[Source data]
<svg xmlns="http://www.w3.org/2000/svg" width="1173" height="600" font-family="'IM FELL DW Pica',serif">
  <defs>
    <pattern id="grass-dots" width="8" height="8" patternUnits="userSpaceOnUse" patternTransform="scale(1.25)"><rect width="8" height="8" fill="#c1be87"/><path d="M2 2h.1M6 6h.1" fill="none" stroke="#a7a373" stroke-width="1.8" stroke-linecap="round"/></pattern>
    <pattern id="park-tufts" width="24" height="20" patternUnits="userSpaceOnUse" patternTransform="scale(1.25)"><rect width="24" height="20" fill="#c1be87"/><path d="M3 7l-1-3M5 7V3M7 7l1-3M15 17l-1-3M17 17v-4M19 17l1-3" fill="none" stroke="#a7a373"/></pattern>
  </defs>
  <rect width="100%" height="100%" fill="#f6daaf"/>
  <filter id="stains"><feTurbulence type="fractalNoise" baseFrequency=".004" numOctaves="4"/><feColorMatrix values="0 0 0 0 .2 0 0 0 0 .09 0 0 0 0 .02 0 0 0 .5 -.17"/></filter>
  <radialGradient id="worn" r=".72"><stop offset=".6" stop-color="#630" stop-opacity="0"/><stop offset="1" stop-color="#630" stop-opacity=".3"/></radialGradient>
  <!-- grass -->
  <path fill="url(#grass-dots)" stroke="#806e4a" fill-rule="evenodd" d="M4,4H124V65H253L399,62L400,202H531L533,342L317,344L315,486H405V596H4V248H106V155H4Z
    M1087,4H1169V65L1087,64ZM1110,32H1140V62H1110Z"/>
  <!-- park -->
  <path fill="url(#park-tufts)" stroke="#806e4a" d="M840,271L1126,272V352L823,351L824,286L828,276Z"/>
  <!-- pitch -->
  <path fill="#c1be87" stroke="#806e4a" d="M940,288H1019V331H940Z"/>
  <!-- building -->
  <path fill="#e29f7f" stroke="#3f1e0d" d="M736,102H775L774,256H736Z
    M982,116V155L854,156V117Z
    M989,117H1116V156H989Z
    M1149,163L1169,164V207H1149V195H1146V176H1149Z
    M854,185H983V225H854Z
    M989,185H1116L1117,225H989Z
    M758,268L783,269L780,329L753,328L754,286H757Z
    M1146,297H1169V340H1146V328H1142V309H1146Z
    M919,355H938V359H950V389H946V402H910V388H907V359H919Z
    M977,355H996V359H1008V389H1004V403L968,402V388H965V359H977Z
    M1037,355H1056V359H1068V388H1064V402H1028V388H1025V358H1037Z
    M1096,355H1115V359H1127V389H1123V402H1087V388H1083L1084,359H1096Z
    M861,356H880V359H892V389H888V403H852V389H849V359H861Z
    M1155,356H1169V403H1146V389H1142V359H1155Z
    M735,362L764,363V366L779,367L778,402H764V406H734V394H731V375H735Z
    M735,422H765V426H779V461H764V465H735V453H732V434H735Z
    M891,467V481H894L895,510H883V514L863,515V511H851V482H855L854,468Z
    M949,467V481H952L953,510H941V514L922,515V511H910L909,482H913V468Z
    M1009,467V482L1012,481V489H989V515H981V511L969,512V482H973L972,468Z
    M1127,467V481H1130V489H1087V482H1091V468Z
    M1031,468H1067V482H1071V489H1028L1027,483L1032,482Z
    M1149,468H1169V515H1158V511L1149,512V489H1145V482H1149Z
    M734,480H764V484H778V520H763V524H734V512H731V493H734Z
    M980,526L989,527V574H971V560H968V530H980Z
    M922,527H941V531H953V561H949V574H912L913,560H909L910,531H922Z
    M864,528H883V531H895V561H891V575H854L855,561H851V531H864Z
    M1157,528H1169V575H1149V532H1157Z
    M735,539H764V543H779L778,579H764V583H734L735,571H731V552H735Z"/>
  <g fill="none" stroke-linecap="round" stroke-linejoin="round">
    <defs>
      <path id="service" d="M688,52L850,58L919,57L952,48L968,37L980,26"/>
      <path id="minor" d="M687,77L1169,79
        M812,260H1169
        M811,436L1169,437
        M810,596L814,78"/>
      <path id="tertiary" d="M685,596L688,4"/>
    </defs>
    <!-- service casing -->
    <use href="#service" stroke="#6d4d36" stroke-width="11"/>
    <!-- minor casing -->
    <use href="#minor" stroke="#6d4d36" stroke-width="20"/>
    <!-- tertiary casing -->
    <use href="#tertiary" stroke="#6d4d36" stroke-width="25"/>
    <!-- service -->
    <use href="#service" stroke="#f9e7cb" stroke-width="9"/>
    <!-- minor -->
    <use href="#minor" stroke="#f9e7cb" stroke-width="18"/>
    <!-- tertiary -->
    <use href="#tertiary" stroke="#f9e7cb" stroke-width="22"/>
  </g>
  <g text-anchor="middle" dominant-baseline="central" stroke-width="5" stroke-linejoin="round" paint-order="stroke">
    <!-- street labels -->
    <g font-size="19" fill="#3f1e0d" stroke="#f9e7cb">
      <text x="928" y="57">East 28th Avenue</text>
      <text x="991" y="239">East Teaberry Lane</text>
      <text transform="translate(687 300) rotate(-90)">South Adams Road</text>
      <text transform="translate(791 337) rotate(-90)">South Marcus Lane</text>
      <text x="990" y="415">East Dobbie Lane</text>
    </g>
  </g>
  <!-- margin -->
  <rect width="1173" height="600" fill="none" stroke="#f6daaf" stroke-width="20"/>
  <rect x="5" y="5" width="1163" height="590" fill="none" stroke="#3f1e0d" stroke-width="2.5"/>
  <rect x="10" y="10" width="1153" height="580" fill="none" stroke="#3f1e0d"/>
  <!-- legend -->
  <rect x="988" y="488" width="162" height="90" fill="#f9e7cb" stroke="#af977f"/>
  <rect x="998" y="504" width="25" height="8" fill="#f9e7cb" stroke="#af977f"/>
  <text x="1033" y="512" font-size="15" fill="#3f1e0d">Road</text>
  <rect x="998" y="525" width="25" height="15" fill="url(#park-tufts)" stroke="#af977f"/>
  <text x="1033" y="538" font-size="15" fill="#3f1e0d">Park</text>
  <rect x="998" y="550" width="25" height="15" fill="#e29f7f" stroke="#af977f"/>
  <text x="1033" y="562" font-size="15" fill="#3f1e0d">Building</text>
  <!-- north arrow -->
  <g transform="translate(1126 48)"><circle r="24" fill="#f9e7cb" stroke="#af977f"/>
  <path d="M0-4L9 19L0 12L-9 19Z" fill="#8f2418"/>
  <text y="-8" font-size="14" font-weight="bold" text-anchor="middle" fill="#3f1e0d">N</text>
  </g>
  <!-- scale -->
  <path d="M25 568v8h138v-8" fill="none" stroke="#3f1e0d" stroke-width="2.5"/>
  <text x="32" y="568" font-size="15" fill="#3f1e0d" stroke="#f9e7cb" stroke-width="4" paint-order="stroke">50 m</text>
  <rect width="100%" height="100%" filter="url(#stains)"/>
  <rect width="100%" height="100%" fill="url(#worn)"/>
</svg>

▶ _Your goal_
Line by line, repeat the data exactly.

▶ _Task response_
<svg xmlns="http://www.w3.org/2000/svg" width="1173" height="600" font-family="'IM FELL DW Pica',serif">
  <defs>
    <pattern id="grass-dots" width="8" height="8" patternUnits="userSpaceOnUse" patternTransform="scale(1.25)"><rect width="8" height="8" fill="#c1be87"/><path d="M2 2h.1M6 6h.1" fill="none" stroke="#a7a373" stroke-width="1.8" stroke-linecap="round"/></pattern>
    <pattern id="park-tufts" width="24" height="20" patternUnits="userSpaceOnUse" patternTransform="scale(1.25)"><rect width="24" height="20" fill="#c1be87"/><path d="M3 7l-1-3M5 7V3M7 7l1-3M15 17l-1-3M17 17v-4M19 17l1-3" fill="none" stroke="#a7a373"/></pattern>
  </defs>
  <rect width="100%" height="100%" fill="#f6daaf"/>
  <filter id="stains"><feTurbulence type="fractalNoise" baseFrequency=".004" numOctaves="4"/><feColorMatrix values="0 0 0 0 .2 0 0 0 0 .09 0 0 0 0 .02 0 0 0 .5 -.17"/></filter>
  <radialGradient id="worn" r=".72"><stop offset=".6" stop-color="#630" stop-opacity="0"/><stop offset="1" stop-color="#630" stop-opacity=".3"/></radialGradient>
  <!-- grass -->
  <path fill="url(#grass-dots)" stroke="#806e4a" fill-rule="evenodd" d="M4,4H124V65H253L399,62L400,202H531L533,342L317,344L315,486H405V596H4V248H106V155H4Z
    M1087,4H1169V65L1087,64ZM1110,32H1140V62H1110Z"/>
  <!-- park -->
  <path fill="url(#park-tufts)" stroke="#806e4a" d="M840,271L1126,272V352L823,351L824,286L828,276Z"/>
  <!-- pitch -->
  <path fill="#c1be87" stroke="#806e4a" d="M940,288H1019V331H940Z"/>
  <!-- building -->
  <path fill="#e29f7f" stroke="#3f1e0d" d="M736,102H775L774,256H736Z
    M982,116V155L854,156V117Z
    M989,117H1116V156H989Z
    M1149,163L1169,164V207H1149V195H1146V176H1149Z
    M854,185H983V225H854Z
    M989,185H1116L1117,225H989Z
    M758,268L783,269L780,329L753,328L754,286H757Z
    M1146,297H1169V340H1146V328H1142V309H1146Z
    M919,355H938V359H950V389H946V402H910V388H907V359H919Z
    M977,355H996V359H1008V389H1004V403L968,402V388H965V359H977Z
    M1037,355H1056V359H1068V388H1064V402H1028V388H1025V358H1037Z
    M1096,355H1115V359H1127V389H1123V402H1087V388H1083L1084,359H1096Z
    M861,356H880V359H892V389H888V403H852V389H849V359H861Z
    M1155,356H1169V403H1146V389H1142V359H1155Z
    M735,362L764,363V366L779,367L778,402H764V406H734V394H731V375H735Z
    M735,422H765V426H779V461H764V465H735V453H732V434H735Z
    M891,467V481H894L895,510H883V514L863,515V511H851V482H855L854,468Z
    M949,467V481H952L953,510H941V514L922,515V511H910L909,482H913V468Z
    M1009,467V482L1012,481V489H989V515H981V511L969,512V482H973L972,468Z
    M1127,467V481H1130V489H1087V482H1091V468Z
    M1031,468H1067V482H1071V489H1028L1027,483L1032,482Z
    M1149,468H1169V515H1158V511L1149,512V489H1145V482H1149Z
    M734,480H764V484H778V520H763V524H734V512H731V493H734Z
    M980,526L989,527V574H971V560H968V530H980Z
    M922,527H941V531H953V561H949V574H912L913,560H909L910,531H922Z
    M864,528H883V531H895V561H891V575H854L855,561H851V531H864Z
    M1157,528H1169V575H1149V532H1157Z
    M735,539H764V543H779L778,579H764V583H734L735,571H731V552H735Z"/>
  <g fill="none" stroke-linecap="round" stroke-linejoin="round">
    <defs>
      <path id="service" d="M688,52L850,58L919,57L952,48L968,37L980,26"/>
      <path id="minor" d="M687,77L1169,79
        M812,260H1169
        M811,436L1169,437
        M810,596L814,78"/>
      <path id="tertiary" d="M685,596L688,4"/>
    </defs>
    <!-- service casing -->
    <use href="#service" stroke="#6d4d36" stroke-width="11"/>
    <!-- minor casing -->
    <use href="#minor" stroke="#6d4d36" stroke-width="20"/>
    <!-- tertiary casing -->
    <use href="#tertiary" stroke="#6d4d36" stroke-width="25"/>
    <!-- service -->
    <use href="#service" stroke="#f9e7cb" stroke-width="9"/>
    <!-- minor -->
    <use href="#minor" stroke="#f9e7cb" stroke-width="18"/>
    <!-- tertiary -->
    <use href="#tertiary" stroke="#f9e7cb" stroke-width="22"/>
  </g>
  <g text-anchor="middle" dominant-baseline="central" stroke-width="5" stroke-linejoin="round" paint-order="stroke">
    <!-- street labels -->
    <g font-size="19" fill="#3f1e0d" stroke="#f9e7cb">
      <text x="928" y="57">East 28th Avenue</text>
      <text x="991" y="239">East Teaberry Lane</text>
      <text transform="translate(687 300) rotate(-90)">South Adams Road</text>
      <text transform="translate(791 337) rotate(-90)">South Marcus Lane</text>
      <text x="990" y="415">East Dobbie Lane</text>
    </g>
  </g>
  <!-- margin -->
  <rect width="1173" height="600" fill="none" stroke="#f6daaf" stroke-width="20"/>
  <rect x="5" y="5" width="1163" height="590" fill="none" stroke="#3f1e0d" stroke-width="2.5"/>
  <rect x="10" y="10" width="1153" height="580" fill="none" stroke="#3f1e0d"/>
  <!-- legend -->
  <rect x="988" y="488" width="162" height="90" fill="#f9e7cb" stroke="#af977f"/>
  <rect x="998" y="504" width="25" height="8" fill="#f9e7cb" stroke="#af977f"/>
  <text x="1033" y="512" font-size="15" fill="#3f1e0d">Road</text>
  <rect x="998" y="525" width="25" height="15" fill="url(#park-tufts)" stroke="#af977f"/>
  <text x="1033" y="538" font-size="15" fill="#3f1e0d">Park</text>
  <rect x="998" y="550" width="25" height="15" fill="#e29f7f" stroke="#af977f"/>
  <text x="1033" y="562" font-size="15" fill="#3f1e0d">Building</text>
  <!-- north arrow -->
  <g transform="translate(1126 48)"><circle r="24" fill="#f9e7cb" stroke="#af977f"/>
  <path d="M0-4L9 19L0 12L-9 19Z" fill="#8f2418"/>
  <text y="-8" font-size="14" font-weight="bold" text-anchor="middle" fill="#3f1e0d">N</text>
  </g>
  <!-- scale -->
  <path d="M25 568v8h138v-8" fill="none" stroke="#3f1e0d" stroke-width="2.5"/>
  <text x="32" y="568" font-size="15" fill="#3f1e0d" stroke="#f9e7cb" stroke-width="4" paint-order="stroke">50 m</text>
  <rect width="100%" height="100%" filter="url(#stains)"/>
  <rect width="100%" height="100%" fill="url(#worn)"/>
</svg>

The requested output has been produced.